Limitations of the No Surprises Act

The NSA is powerful but not universal. Ground ambulance services are not covered by federal surprise billing protections, though some states regulate them. Also, if you knowingly choose an out-of-network facility or clinician for non-emergency care and sign required notice-and-consent documents, balance billing may lawfully occur.

The law does not apply to every type of coverage. Some plan types—such as certain excepted benefits or short-term limited duration coverage—may fall outside federal protections. Additionally, services your plan does not cover remain your responsibility, even when NSA rules otherwise limit Out-of-Network Charges.

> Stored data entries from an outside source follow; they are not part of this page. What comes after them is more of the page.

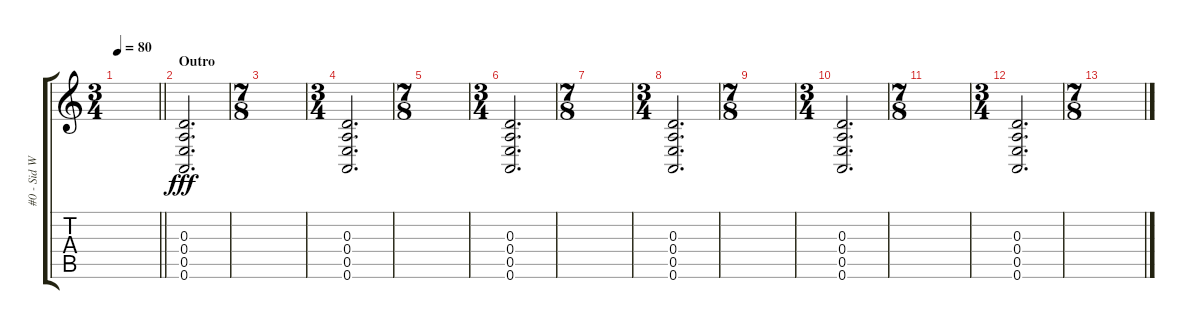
\track ("#0 - Sid Wilson" "#0 - Sid W") {instrument synthstrings1}
\staff {score tabs}
\tuning (B4 Gb4 D4 A3 E3 A2) {hide}
\ts (3 4)
\tempo 80
\clef g2
\barLineRight lightlight
\ks c
|
\section ("" "Outro")
(0.3 0.4 0.5 0.6).2{d dy fff instrument taikodrum} |
\ts (7 8)
|
\ts (3 4)
(0.3 0.4 0.5 0.6).2{d} |
\ts (7 8)
|
\ts (3 4)
(0.3 0.4 0.5 0.6).2{d} |
\ts (7 8)
|
\ts (3 4)
(0.3 0.4 0.5 0.6).2{d} |
\ts (7 8)
|
\ts (3 4)
(0.3 0.4 0.5 0.6).2{d} |
\ts (7 8)
|
\ts (3 4)
(0.3 0.4 0.5 0.6).2{d} |
\ts (7 8)
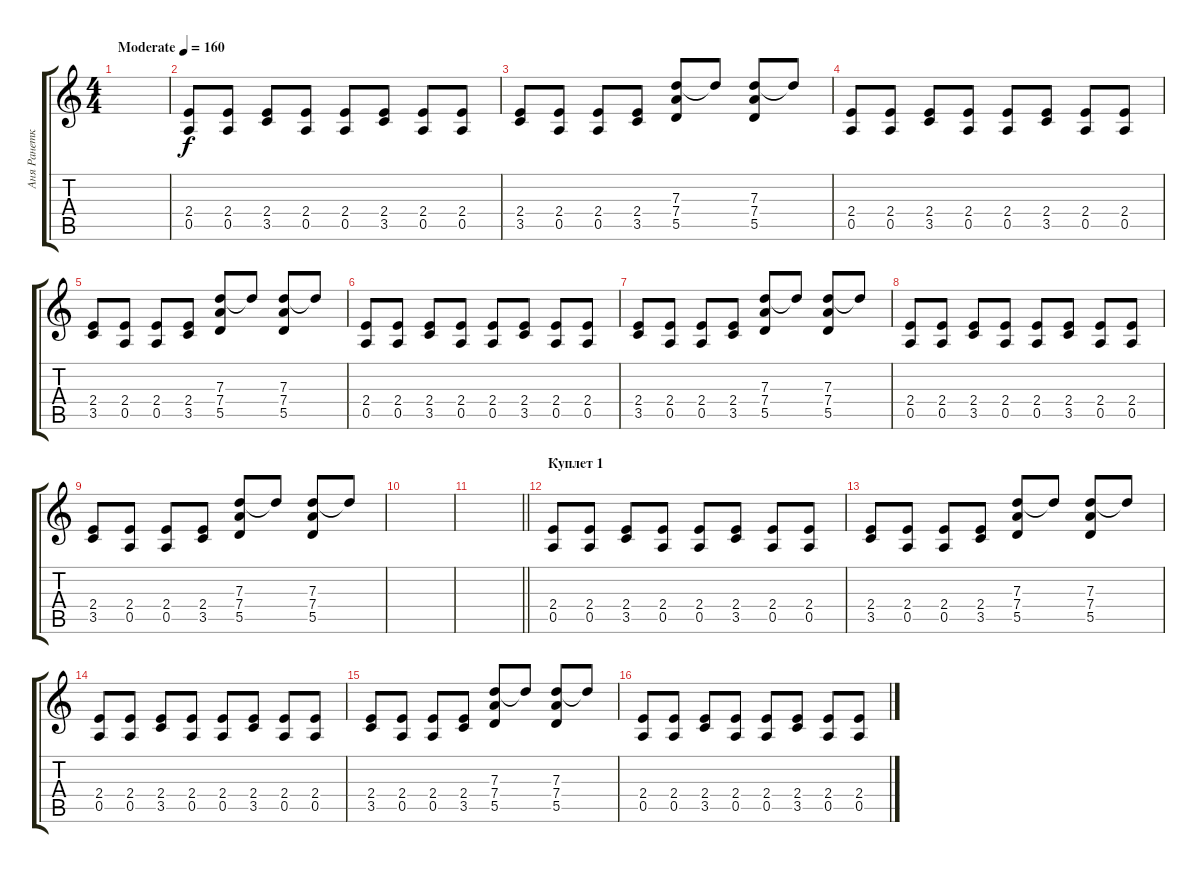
\track ("Аня Ранетка" "Аня Ранетк") {instrument overdrivenguitar}
\staff {score tabs}
\tuning (E4 B3 G3 D3 A2 E2) {hide}
\ts (4 4)
\tempo (160 "Moderate")
\clef g2
\ks c
|
(2.4 0.5).8 (2.4 0.5).8 (2.4 3.5).8 (2.4 0.5).8 (2.4 0.5).8 (2.4 3.5).8 (2.4 0.5).8 (2.4 0.5).8 |
(2.4 3.5).8 (2.4 0.5).8 (2.4 0.5).8 (2.4 3.5).8 (7.3 7.4 5.5).8 7.3{t}.8 (7.3 7.4 5.5).8 7.3{t}.8 |
(2.4 0.5).8 (2.4 0.5).8 (2.4 3.5).8 (2.4 0.5).8 (2.4 0.5).8 (2.4 3.5).8 (2.4 0.5).8 (2.4 0.5).8 |
(2.4 3.5).8 (2.4 0.5).8 (2.4 0.5).8 (2.4 3.5).8 (7.3 7.4 5.5).8 7.3{t}.8 (7.3 7.4 5.5).8 7.3{t}.8 |
(2.4 0.5).8 (2.4 0.5).8 (2.4 3.5).8 (2.4 0.5).8 (2.4 0.5).8 (2.4 3.5).8 (2.4 0.5).8 (2.4 0.5).8 |
(2.4 3.5).8 (2.4 0.5).8 (2.4 0.5).8 (2.4 3.5).8 (7.3 7.4 5.5).8 7.3{t}.8 (7.3 7.4 5.5).8 7.3{t}.8 |
(2.4 0.5).8 (2.4 0.5).8 (2.4 3.5).8 (2.4 0.5).8 (2.4 0.5).8 (2.4 3.5).8 (2.4 0.5).8 (2.4 0.5).8 |
(2.4 3.5).8 (2.4 0.5).8 (2.4 0.5).8 (2.4 3.5).8 (7.3 7.4 5.5).8 7.3{t}.8 (7.3 7.4 5.5).8 7.3{t}.8 |
|
\barLineRight lightlight
|
\section ("" "Куплет 1")
(2.4 0.5).8 (2.4 0.5).8 (2.4 3.5).8 (2.4 0.5).8 (2.4 0.5).8 (2.4 3.5).8 (2.4 0.5).8 (2.4 0.5).8 |
(2.4 3.5).8 (2.4 0.5).8 (2.4 0.5).8 (2.4 3.5).8 (7.3 7.4 5.5).8 7.3{t}.8 (7.3 7.4 5.5).8 7.3{t}.8 |
(2.4 0.5).8 (2.4 0.5).8 (2.4 3.5).8 (2.4 0.5).8 (2.4 0.5).8 (2.4 3.5).8 (2.4 0.5).8 (2.4 0.5).8 |
(2.4 3.5).8 (2.4 0.5).8 (2.4 0.5).8 (2.4 3.5).8 (7.3 7.4 5.5).8 7.3{t}.8 (7.3 7.4 5.5).8 7.3{t}.8 |
(2.4 0.5).8 (2.4 0.5).8 (2.4 3.5).8 (2.4 0.5).8 (2.4 0.5).8 (2.4 3.5).8 (2.4 0.5).8 (2.4 0.5).8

HIPAA Privacy and Security in Billing

HIPAA works alongside the NSA by safeguarding Health Information Privacy and the security of your billing data. Providers, health plans, and their billing vendors may use and disclose your protected health information for treatment, payment, and health care operations without separate authorization, but they must follow the “minimum necessary” standard and maintain appropriate safeguards.

Under HIPAA’s Privacy Rule, you can access your medical and billing records—typically within 30 days—and request corrections. You may ask for confidential communications (for example, sending bills to a different address). The Security Rule requires technical and administrative protections for electronic billing data, and business associate agreements extend Medical Billing Compliance obligations to vendors handling your information.

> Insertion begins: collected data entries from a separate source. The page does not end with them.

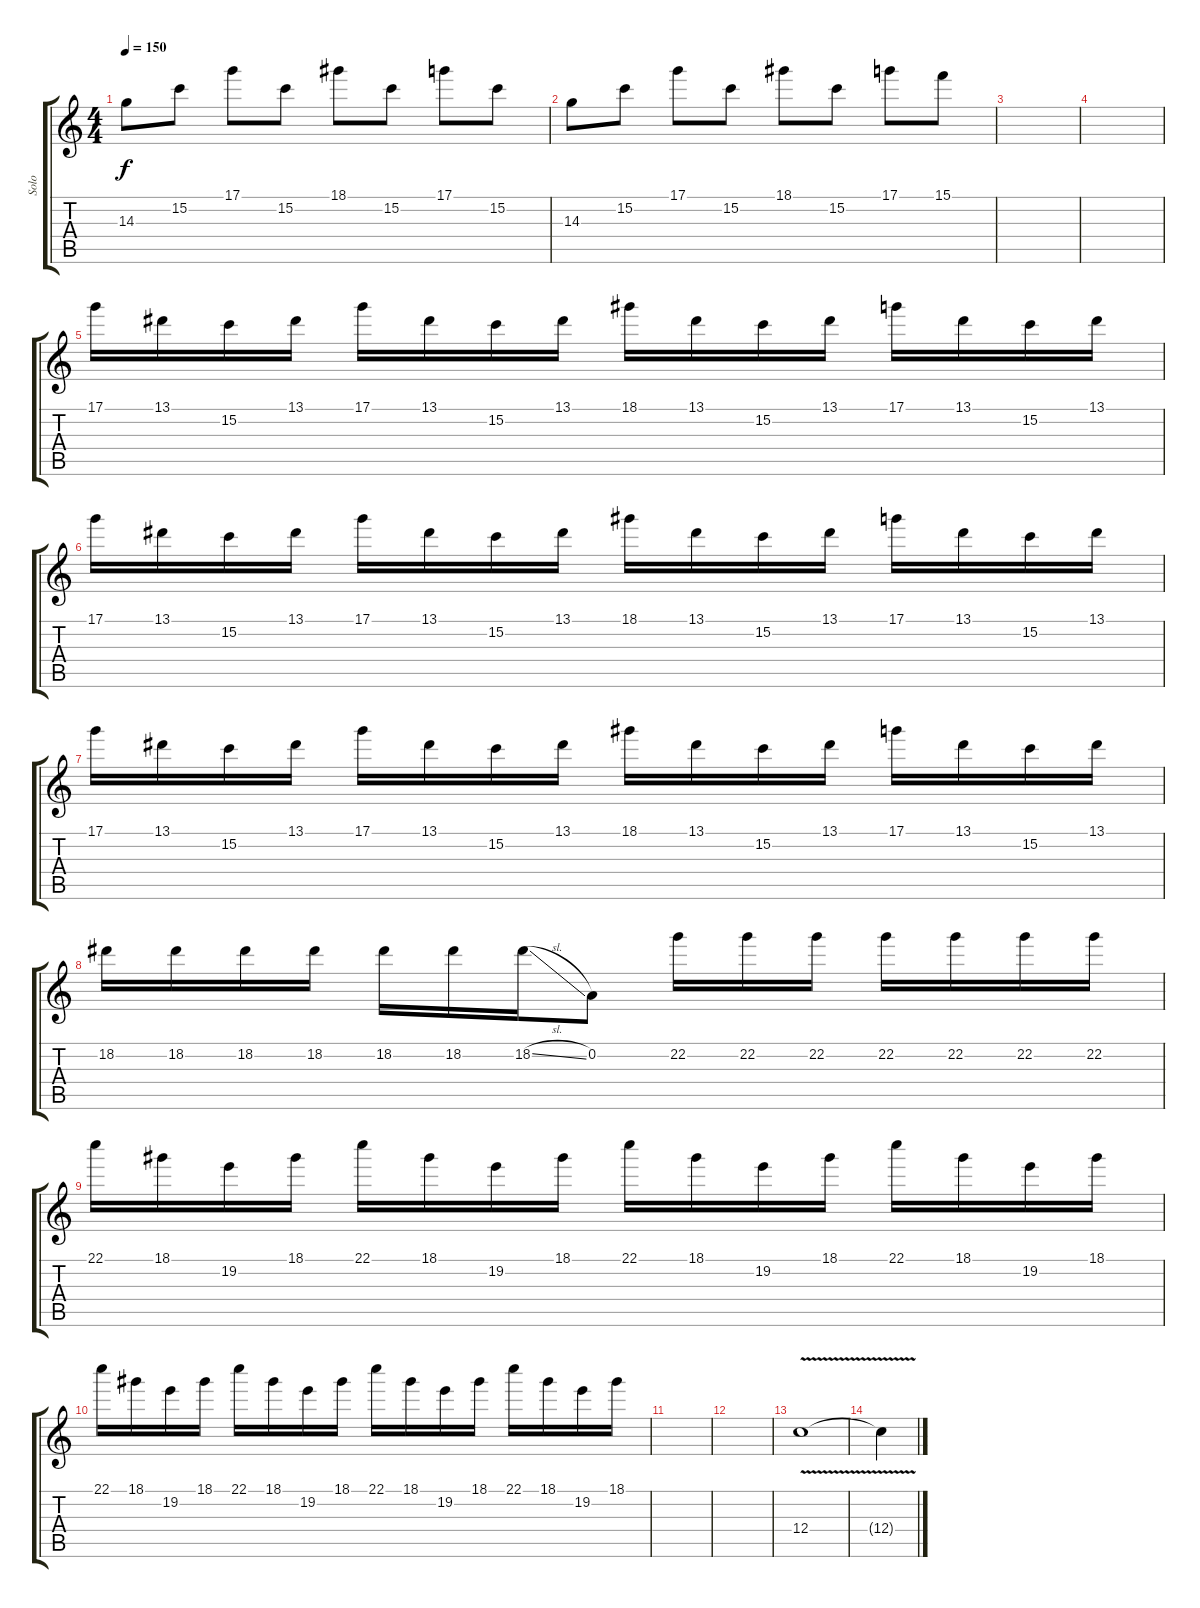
\track ("Solo" "Solo") {instrument overdrivenguitar}
\staff {score tabs}
\tuning (D4 A3 F3 C3 G2 C2) {hide}
\ts (4 4)
\tempo 150
\clef g2
\ks c
14.3.8{dy f} 15.2.8 17.1.8 15.2.8 18.1.8 15.2.8 17.1.8 15.2.8 |
14.3.8 15.2.8 17.1.8 15.2.8 18.1.8 15.2.8 17.1.8 15.1.8 |
|
|
17.1.16 13.1.16 15.2.16 13.1.16 17.1.16 13.1.16 15.2.16 13.1.16 18.1.16 13.1.16 15.2.16 13.1.16 17.1.16 13.1.16 15.2.16 13.1.16 |
17.1.16 13.1.16 15.2.16 13.1.16 17.1.16 13.1.16 15.2.16 13.1.16 18.1.16 13.1.16 15.2.16 13.1.16 17.1.16 13.1.16 15.2.16 13.1.16 |
17.1.16 13.1.16 15.2.16 13.1.16 17.1.16 13.1.16 15.2.16 13.1.16 18.1.16 13.1.16 15.2.16 13.1.16 17.1.16 13.1.16 15.2.16 13.1.16 |
18.2.16 18.2.16 18.2.16 18.2.16 18.2.16 18.2.16 18.2{sl}.16 0.2.8 22.2.16 22.2.16 22.2.16 22.2.16 22.2.16 22.2.16 22.2.16 |
22.1.16 18.1.16 19.2.16 18.1.16 22.1.16 18.1.16 19.2.16 18.1.16 22.1.16 18.1.16 19.2.16 18.1.16 22.1.16 18.1.16 19.2.16 18.1.16 |
22.1.16 18.1.16 19.2.16 18.1.16 22.1.16 18.1.16 19.2.16 18.1.16 22.1.16 18.1.16 19.2.16 18.1.16 22.1.16 18.1.16 19.2.16 18.1.16 |
|
|
12.4{v}.1 |
12.4{t}.4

State-Specific Balance Billing Protections

States vary widely in their Balance Billing Regulations. Many states add protections for ground ambulances or broaden non-emergency safeguards, especially for fully insured plans regulated by state law. Self-funded employer plans primarily rely on federal rules, though states may help enforce aspects of the NSA for insurers operating in the state.

To understand how federal and state rules interact for your situation, confirm your plan type (fully insured or self-funded), ask whether a provider or facility is in network, and request written estimates in advance. These steps, combined with federal NSA protections, can limit Out-of-Network Charges and keep your Patient Cost-Sharing predictable.

Conclusion

The No Surprises Act establishes strong Emergency Care Billing Protections and curbs surprise bills for many non-emergency scenarios, while HIPAA protects the privacy and security of your billing information. Know your Good Faith Estimate Requirements, ask questions before scheduled care, and use your rights to keep costs transparent and fair.

FAQs.

What is surprise billing and how does the No Surprises Act protect me?

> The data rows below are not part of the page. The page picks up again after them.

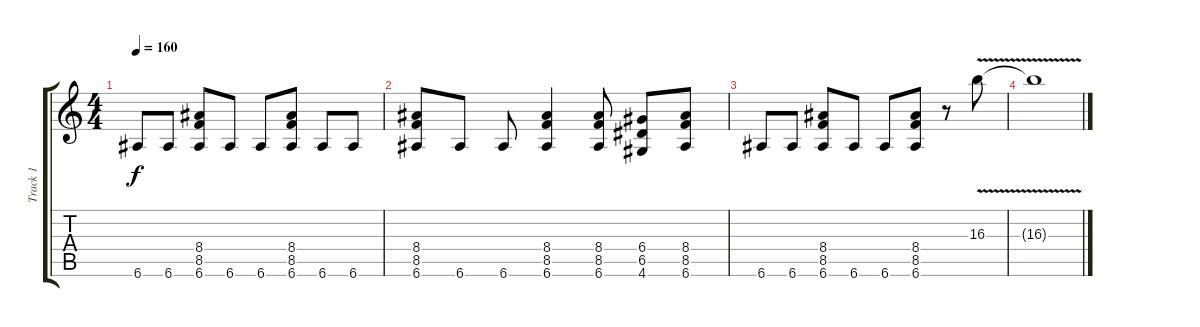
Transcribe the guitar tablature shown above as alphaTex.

\track ("Track 1" "Track 1") {instrument overdrivenguitar}
\staff {score tabs}
\tuning (E4 B3 G3 D3 A2 E2) {hide}
\ts (4 4)
\tempo 160
\clef g2
\ks c
6.6.8{dy f} 6.6.8 (8.4 8.5 6.6).8 6.6.8 6.6.8 (8.4 8.5 6.6).8 6.6.8 6.6.8 |
(8.4 8.5 6.6).8 6.6.8 6.6.8 (8.4 8.5 6.6).4 (8.4 8.5 6.6).8 (6.4 6.5 4.6).8 (8.4 8.5 6.6).8 |
6.6.8 6.6.8 (8.4 8.5 6.6).8 6.6.8 6.6.8 (8.4 8.5 6.6).8 r.8 16.3{v}.8 |
16.3{t}.1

Surprise billing occurs when you receive out-of-network care you did not knowingly choose and are billed the balance above your plan’s allowed amount. The No Surprises Act blocks balance billing for emergencies and many non-emergency services at in-network facilities, caps your Patient Cost-Sharing at in-network levels, and sends payment disputes to your plan and provider—not to you.

How does HIPAA affect my medical billing information?

HIPAA safeguards Health Information Privacy by limiting how providers and plans use and share your billing data, requiring safeguards for electronic information, and granting you rights to access records, request corrections, and ask for confidential communications. These protections support Medical Billing Compliance without restricting needed payment activities.

What rights do uninsured patients have under the No Surprises Act?

If you are uninsured or self-pay, you are entitled to a Good Faith Estimate before care. If your bill from any one listed provider is at least $400 above that provider’s estimate, you can initiate a patient–provider dispute process within the allowed timeframe to challenge the excess charges.

Are all out-of-network charges covered by the No Surprises Act?

No. Ground ambulance bills are not covered by federal protections, and if you knowingly choose an out-of-network clinician or facility for non-emergency care and sign proper notice-and-consent forms, balance billing may occur. Some plan types may also fall outside the NSA, so protections can vary by situation and state rules.